On the afternoon of 18 March 2008, Susan and her friend Mary were carrying out their weekly shop in the food hall of Marks and Spencer. Together they turned into canned goods aisle and immediately noticed an industrial cleaner ahead of them. Nevertheless, there were no signs indicating any sort of hazard so they continued to browse the shelves.

Suddenly, Susan slipped and fell onto her back. Evidently the industrial cleaner was in use and had just cleaned the aisle floor, making it extremely wet and slippery. However, the employee in charge of this cleaning procedure had failed to erect adequate signage to warn customers of the danger.

As soon as she hit the hard floor, Susan began to experience shootings pains in her back, neck and arms. Feeling shocked and upset, Susan managed to get back to her feet and, with the help of her friend Mary, walked to the manager's office. One of the store's first aiders quickly came to her assistance, noting the incident and the nature of Susan's injuries in the accident hand book. These were subsequently reported to the Marks and Spencer Head Office.

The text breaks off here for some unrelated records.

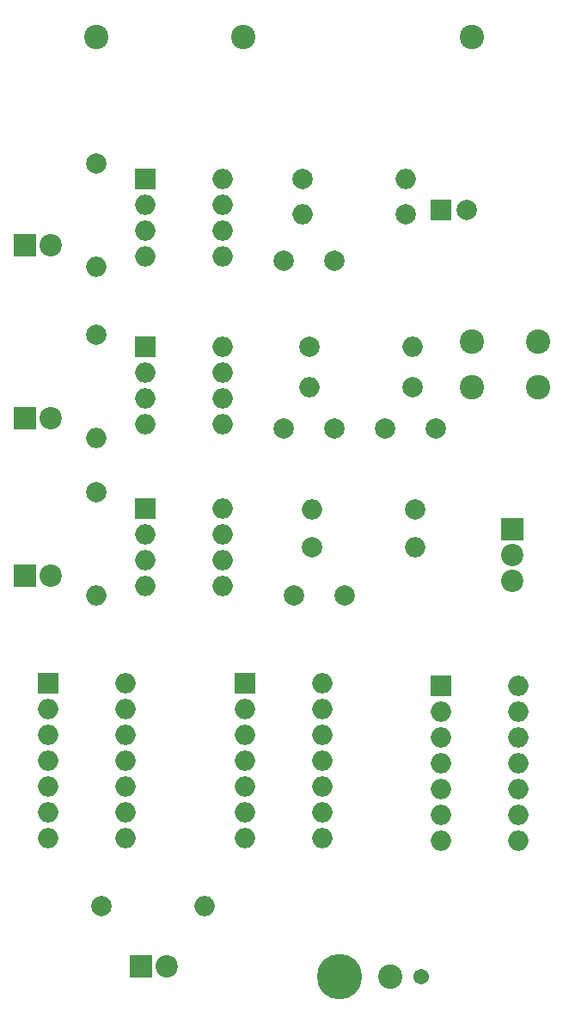
<source format=gbs>
G04 #@! TF.FileFunction,Soldermask,Bot*
%FSLAX46Y46*%
G04 Gerber Fmt 4.6, Leading zero omitted, Abs format (unit mm)*
G04 Created by KiCad (PCBNEW 4.0.5-e0-6337~49~ubuntu16.04.1) date Sun Mar 26 15:46:02 2017*
%MOMM*%
%LPD*%
G01*
G04 APERTURE LIST*
%ADD10C,0.100000*%
%ADD11R,2.000000X2.000000*%
%ADD12C,2.000000*%
%ADD13R,2.200000X2.200000*%
%ADD14C,2.200000*%
%ADD15C,4.464000*%
%ADD16C,1.543000*%
%ADD17C,2.400000*%
%ADD18O,2.000000X2.000000*%
G04 APERTURE END LIST*
D10*
D11*
X123500000Y-80500000D03*
D12*
X126000000Y-80500000D03*
X113000000Y-85500000D03*
X108000000Y-85500000D03*
X108000000Y-102000000D03*
X113000000Y-102000000D03*
X114000000Y-118500000D03*
X109000000Y-118500000D03*
D13*
X82460000Y-84000000D03*
D14*
X85000000Y-84000000D03*
D13*
X82460000Y-101000000D03*
D14*
X85000000Y-101000000D03*
D13*
X82460000Y-116500000D03*
D14*
X85000000Y-116500000D03*
D13*
X93960000Y-155000000D03*
D14*
X96500000Y-155000000D03*
D15*
X113500000Y-156000000D03*
D16*
X121500000Y-156000000D03*
D17*
X118500000Y-156000000D03*
X126500000Y-63500000D03*
X89500000Y-63500000D03*
X104000000Y-63500000D03*
D12*
X89500000Y-76000000D03*
D18*
X89500000Y-86160000D03*
D12*
X109840000Y-77500000D03*
D18*
X120000000Y-77500000D03*
D12*
X120000000Y-81000000D03*
D18*
X109840000Y-81000000D03*
D12*
X110500000Y-94000000D03*
D18*
X120660000Y-94000000D03*
D12*
X89500000Y-92840000D03*
D18*
X89500000Y-103000000D03*
D12*
X120660000Y-98000000D03*
D18*
X110500000Y-98000000D03*
D12*
X120910000Y-110000000D03*
D18*
X110750000Y-110000000D03*
D12*
X110750000Y-113750000D03*
D18*
X120910000Y-113750000D03*
D12*
X89500000Y-108340000D03*
D18*
X89500000Y-118500000D03*
D12*
X90000000Y-149000000D03*
D18*
X100160000Y-149000000D03*
D13*
X130500000Y-111920000D03*
D14*
X130500000Y-114460000D03*
X130500000Y-117000000D03*
D17*
X133000000Y-93500000D03*
X133000000Y-98000000D03*
X126500000Y-93500000D03*
X126500000Y-98000000D03*
D11*
X94380000Y-77460000D03*
D18*
X102000000Y-85080000D03*
X94380000Y-80000000D03*
X102000000Y-82540000D03*
X94380000Y-82540000D03*
X102000000Y-80000000D03*
X94380000Y-85080000D03*
X102000000Y-77460000D03*
D11*
X94380000Y-94000000D03*
D18*
X102000000Y-101620000D03*
X94380000Y-96540000D03*
X102000000Y-99080000D03*
X94380000Y-99080000D03*
X102000000Y-96540000D03*
X94380000Y-101620000D03*
X102000000Y-94000000D03*
D11*
X94380000Y-109920000D03*
D18*
X102000000Y-117540000D03*
X94380000Y-112460000D03*
X102000000Y-115000000D03*
X94380000Y-115000000D03*
X102000000Y-112460000D03*
X94380000Y-117540000D03*
X102000000Y-109920000D03*
D11*
X84750000Y-127130000D03*
D18*
X92370000Y-142370000D03*
X84750000Y-129670000D03*
X92370000Y-139830000D03*
X84750000Y-132210000D03*
X92370000Y-137290000D03*
X84750000Y-134750000D03*
X92370000Y-134750000D03*
X84750000Y-137290000D03*
X92370000Y-132210000D03*
X84750000Y-139830000D03*
X92370000Y-129670000D03*
X84750000Y-142370000D03*
X92370000Y-127130000D03*
D11*
X104130000Y-127130000D03*
D18*
X111750000Y-142370000D03*
X104130000Y-129670000D03*
X111750000Y-139830000D03*
X104130000Y-132210000D03*
X111750000Y-137290000D03*
X104130000Y-134750000D03*
X111750000Y-134750000D03*
X104130000Y-137290000D03*
X111750000Y-132210000D03*
X104130000Y-139830000D03*
X111750000Y-129670000D03*
X104130000Y-142370000D03*
X111750000Y-127130000D03*
D11*
X123500000Y-127340000D03*
D18*
X131120000Y-142580000D03*
X123500000Y-129880000D03*
X131120000Y-140040000D03*
X123500000Y-132420000D03*
X131120000Y-137500000D03*
X123500000Y-134960000D03*
X131120000Y-134960000D03*
X123500000Y-137500000D03*
X131120000Y-132420000D03*
X123500000Y-140040000D03*
X131120000Y-129880000D03*
X123500000Y-142580000D03*
X131120000Y-127340000D03*
D12*
X123000000Y-102000000D03*
X118000000Y-102000000D03*
M02*

</source>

After reporting her accident, Susan returned home to rest. However, after a couple of days the pain in her back, neck and arms had not alleviated, even though she was taking painkillers. She made an appointment with her general practitioner who carried out a number of tests before diagnosing cervico-thoracic dysfunction.

Susan was then referred to a local chiropractic clinic for treatment. Although this resulted in a degree of improvement, she remains symptomatic, despite two years having passed since the accident. She must take frequent medication to relieve the pain in her back and neck, which medical experts say will continue in the long-run. It is likely, therefore, that Susan will never fully recover from her injuries.

Understandably, Susan felt upset about her accident, as she believed it would never have happened had the necessary warning signs been in place. She believed this amounted to negligence on the part of Marks and Spencer and so contacted Glynns for legal advice.

We agreed that the supermarket should have provided signage to warn Susan and other customers that the floor was being cleaned, thereby highlighting the danger of the floor being slippery. This amounted to a breach of duty, as Marks and Spencer had failed to safeguard the health and safety of their customers.

We helped Susan pursue a personal injury claim for the damages she suffered. The supermarket admitted liability and her claim was soon settled for £15,500.